My one concern with the common data elements approach is that CDC has in the past stated that as long as you collect common data elements, it doesn't matter what definition you use. While I appreciate the value of common data elements, I wonder how well we will be able to harness the future evidence base if every published study continues to use the same disease label for all these different definitions. Assuming I got it right, I think that's one of the things the London biobank is doing right - samples that meet only Fukuda and not CCC are labeled differently than those that meet CCC.
One final thought - MEGA has set a goal of a large number of patients and then is applying a broad definition to achieve those numbers. I've read the NICE criteria but I can't tell whether PEM is mandatory or not and how its assessed. Based on concerns raised here, it sounds like NICE's focus, like Oxford and Fukuda, is still on medically unexplained chronic fatigue. Is that true?
Assuming for the moment that NICE does not require PEM as we understand PEM... If researchers were running a big data study for multiple sclerosis, would they use a catch-all diagnosis of medically unexplained chronic fatigue to boost the recruitment numbers, knowing that some of those patients would not have MS? I'd assume they'd take their best stab at defining an MS cohort, knowing up front that that would dictate how many patients they get and that if they were to add additional groups, they'd carefully decide what groups to add and treat them as comparator groups, not part of the MS group.

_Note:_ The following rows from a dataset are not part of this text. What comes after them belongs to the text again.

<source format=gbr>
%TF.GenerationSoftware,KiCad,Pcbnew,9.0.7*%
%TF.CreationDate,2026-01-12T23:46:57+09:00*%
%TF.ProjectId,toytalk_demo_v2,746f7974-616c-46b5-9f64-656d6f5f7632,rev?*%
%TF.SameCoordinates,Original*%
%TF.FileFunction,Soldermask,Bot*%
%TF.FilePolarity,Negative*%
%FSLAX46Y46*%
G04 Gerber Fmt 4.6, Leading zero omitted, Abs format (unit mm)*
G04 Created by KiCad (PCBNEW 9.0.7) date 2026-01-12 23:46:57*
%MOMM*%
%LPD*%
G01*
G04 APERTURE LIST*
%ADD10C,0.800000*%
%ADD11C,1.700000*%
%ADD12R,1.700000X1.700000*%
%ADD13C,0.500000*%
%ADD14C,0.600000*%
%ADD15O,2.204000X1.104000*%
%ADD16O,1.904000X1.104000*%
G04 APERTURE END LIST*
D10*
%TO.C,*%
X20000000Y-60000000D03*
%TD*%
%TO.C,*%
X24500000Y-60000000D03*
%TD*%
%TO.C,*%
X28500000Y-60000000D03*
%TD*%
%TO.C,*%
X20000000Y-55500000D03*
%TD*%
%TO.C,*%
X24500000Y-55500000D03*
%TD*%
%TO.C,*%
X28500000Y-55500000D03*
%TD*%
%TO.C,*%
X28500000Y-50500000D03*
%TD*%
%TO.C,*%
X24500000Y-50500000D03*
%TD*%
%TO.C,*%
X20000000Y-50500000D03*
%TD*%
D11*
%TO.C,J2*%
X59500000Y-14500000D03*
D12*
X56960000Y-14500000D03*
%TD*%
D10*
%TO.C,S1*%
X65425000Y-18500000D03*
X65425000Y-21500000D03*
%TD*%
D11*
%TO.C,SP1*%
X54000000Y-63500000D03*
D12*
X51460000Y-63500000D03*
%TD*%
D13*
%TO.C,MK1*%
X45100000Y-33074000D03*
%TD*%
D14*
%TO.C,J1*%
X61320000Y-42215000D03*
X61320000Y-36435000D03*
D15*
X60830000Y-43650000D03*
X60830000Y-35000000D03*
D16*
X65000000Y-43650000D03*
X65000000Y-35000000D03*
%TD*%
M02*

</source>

So why not start with a research definition that requires the hallmark symptoms of ME? If one of the goals is to compare the underlying biology of ME patients to fatigued patients who do not have ME, what about including some patients with
medically explained fatigue, like MS?
I get the point that Dr. Shepherd made about proving once and for all that the NICE criteria contain unrelated groups that need to be separated. That's a really important political problem in the U.K. It may be necessary, but this seems like an expensive and time-consuming way to solve that problem especially given all the reports and science that have come out in the last 2-3 years. I imagine the value delivered by the study will hinge on how well it selects and characterizes ME patients and how many and how broad a cross section of ME patients it is able to recruit.

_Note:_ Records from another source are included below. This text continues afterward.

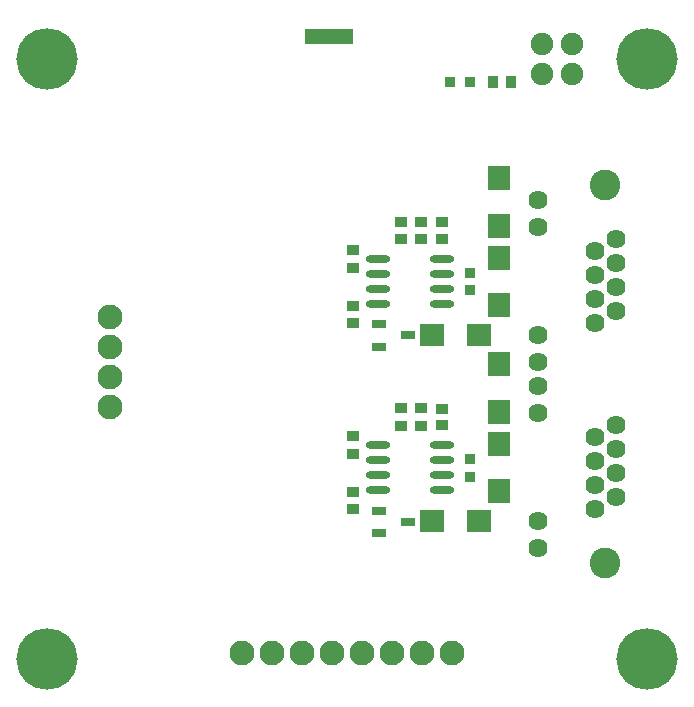
<source format=gts>
G04 Layer: TopSolderMaskLayer*
G04 Panelize: , Column: 2, Row: 2, Board Size: 58.42mm x 58.42mm, Panelized Board Size: 118.84mm x 118.84mm*
G04 EasyEDA v6.5.38, 2023-12-27 02:29:20*
G04 c8bedbd66dd74f4aa7d5f41e6d883f45,5a6b42c53f6a479593ecc07194224c93,10*
G04 Gerber Generator version 0.2*
G04 Scale: 100 percent, Rotated: No, Reflected: No *
G04 Dimensions in millimeters *
G04 leading zeros omitted , absolute positions ,4 integer and 5 decimal *
%FSLAX45Y45*%
%MOMM*%

%AMMACRO1*1,1,$1,$2,$3*1,1,$1,$4,$5*1,1,$1,0-$2,0-$3*1,1,$1,0-$4,0-$5*20,1,$1,$2,$3,$4,$5,0*20,1,$1,$4,$5,0-$2,0-$3,0*20,1,$1,0-$2,0-$3,0-$4,0-$5,0*20,1,$1,0-$4,0-$5,$2,$3,0*4,1,4,$2,$3,$4,$5,0-$2,0-$3,0-$4,0-$5,$2,$3,0*%
%ADD10MACRO1,0.1016X-0.432X0.4032X0.432X0.4032*%
%ADD11MACRO1,0.1016X-0.432X-0.4032X0.432X-0.4032*%
%ADD12R,1.9016X2.1016*%
%ADD13MACRO1,0.1016X0.9X1X0.9X-1*%
%ADD14MACRO1,0.1016X-1X0.9X1X0.9*%
%ADD15O,2.051812X0.6700012*%
%ADD16C,2.6000*%
%ADD17C,1.6240*%
%ADD18MACRO1,0.1016X0.535X-0.3X-0.535X-0.3*%
%ADD19R,0.9656X0.9081*%
%ADD20R,0.9016X0.9016*%
%ADD21MACRO1,0.1016X-0.4032X-0.432X-0.4032X0.432*%
%ADD22MACRO1,0.1016X0.4032X-0.432X0.4032X0.432*%
%ADD23MACRO1,0.1016X0.45X0.4X0.45X-0.4*%
%ADD24C,5.2032*%
%ADD25C,1.9016*%
%ADD26C,2.1016*%

%LPD*%
D10*
G01*
X3543300Y3937875D03*
D11*
G01*
X3543300Y4088524D03*
D10*
G01*
X3378200Y3937875D03*
D11*
G01*
X3378200Y4088524D03*
D12*
G01*
X4203700Y1806600D03*
G01*
X4203700Y2206599D03*
D13*
G01*
X4203700Y2879699D03*
G01*
X4203700Y2479700D03*
D14*
G01*
X3635400Y3124200D03*
G01*
X4035399Y3124200D03*
D12*
G01*
X4203700Y4054500D03*
G01*
X4203700Y4454499D03*
G01*
X4203700Y3381400D03*
G01*
X4203700Y3781399D03*
D15*
G01*
X3183890Y3771900D03*
G01*
X3183890Y3644900D03*
G01*
X3183890Y3517900D03*
G01*
X3183890Y3390900D03*
G01*
X3724909Y3771900D03*
G01*
X3724909Y3644900D03*
G01*
X3724909Y3517900D03*
G01*
X3724909Y3390900D03*
D16*
G01*
X5105095Y4394504D03*
G01*
X5105095Y1193495D03*
D17*
G01*
X4534103Y2898495D03*
G01*
X4534103Y3127476D03*
G01*
X4534103Y4041495D03*
G01*
X4534103Y4270476D03*
G01*
X5016093Y3228492D03*
G01*
X5194096Y3330498D03*
G01*
X5016093Y3432479D03*
G01*
X5194096Y3534486D03*
G01*
X5016093Y3636492D03*
G01*
X5194096Y3738498D03*
G01*
X5016093Y3840479D03*
G01*
X5194096Y3942486D03*
G01*
X4534103Y1320495D03*
G01*
X4534103Y1549476D03*
G01*
X4534103Y2463495D03*
G01*
X4534103Y2692476D03*
G01*
X5016093Y1650492D03*
G01*
X5194096Y1752498D03*
G01*
X5016093Y1854479D03*
G01*
X5194096Y1956485D03*
G01*
X5016093Y2058492D03*
G01*
X5194096Y2160498D03*
G01*
X5016093Y2262479D03*
G01*
X5194096Y2364486D03*
D14*
G01*
X3635400Y1549400D03*
G01*
X4035399Y1549400D03*
D15*
G01*
X3183890Y2193899D03*
G01*
X3183890Y2066899D03*
G01*
X3183890Y1939899D03*
G01*
X3183890Y1812899D03*
G01*
X3724909Y2193899D03*
G01*
X3724909Y2066899D03*
G01*
X3724909Y1939899D03*
G01*
X3724909Y1812899D03*
D10*
G01*
X2971800Y2121775D03*
D11*
G01*
X2971800Y2272424D03*
D10*
G01*
X2971800Y1651875D03*
D11*
G01*
X2971800Y1802524D03*
D10*
G01*
X2971800Y3226675D03*
D11*
G01*
X2971800Y3377324D03*
D10*
G01*
X2971800Y3696575D03*
D11*
G01*
X2971800Y3847224D03*
D10*
G01*
X3543300Y2359874D03*
D11*
G01*
X3543300Y2510524D03*
D10*
G01*
X3378200Y2359874D03*
D11*
G01*
X3378200Y2510524D03*
D18*
G01*
X3191200Y1641195D03*
G01*
X3191200Y1451203D03*
G01*
X3438199Y1546199D03*
G01*
X3191200Y3219196D03*
G01*
X3191200Y3029203D03*
G01*
X3438199Y3124200D03*
D19*
G01*
X3962400Y2078736D03*
G01*
X3962400Y1928063D03*
G01*
X3962400Y3656736D03*
G01*
X3962400Y3506063D03*
D20*
G01*
X3958590Y5270500D03*
G01*
X3788409Y5270500D03*
D21*
G01*
X4304424Y5270500D03*
D22*
G01*
X4153775Y5270500D03*
D23*
G01*
X3721100Y3943200D03*
G01*
X3721100Y4083199D03*
G01*
X3721100Y2365199D03*
G01*
X3721100Y2505199D03*
D24*
G01*
X381000Y5461000D03*
G01*
X5461000Y5461000D03*
G01*
X5461000Y381000D03*
G01*
X381000Y381000D03*
D25*
G01*
X4826000Y5588000D03*
G01*
X4826000Y5334000D03*
G01*
X4572000Y5334000D03*
G01*
X4572000Y5588000D03*
D26*
G01*
X910818Y2520340D03*
G01*
X910818Y3282340D03*
G01*
X910818Y3028340D03*
G01*
X910818Y2774340D03*
G01*
X2029206Y435406D03*
G01*
X2283206Y435406D03*
G01*
X2537206Y435406D03*
G01*
X2791206Y435406D03*
G01*
X3045206Y435406D03*
G01*
X3299206Y435406D03*
G01*
X3553206Y435406D03*
G01*
X3807206Y435406D03*
G36*
X2565400Y5715000D02*
G01*
X2971800Y5715000D01*
X2971800Y5588000D01*
X2565400Y5588000D01*
G37*
M02*

</source>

IACFS/ME Conference session
Common Data Elements (CDEs) for Standardized Testing and Clinical Studies
Chair: Vicky Whittemore, Ph.D.
Program Director, Channels, Synapses and Circuits
National Institute of Neurological Disorders and Stroke
The National Institute of Neurological Disorders and Stroke (NINDS), National Institutes of Health and the Center for Disease Control and Prevention (CDC) will partner to develop common data elements (CDEs) for standardized testing and common data elements to be recorded in clinical studies/trials of individuals with myalgic encephalomyelitis/chronic fatigue syndrome (ME/CFS). The development of CDEs for ME/CFS will facilitate the comparison of results across studies and help to standardize analysis. The session will be led by NINDS and CDC Program Staff to discuss the timeline and process for developing the CDEs and to obtain feedback and input from ME/CFS stakeholders.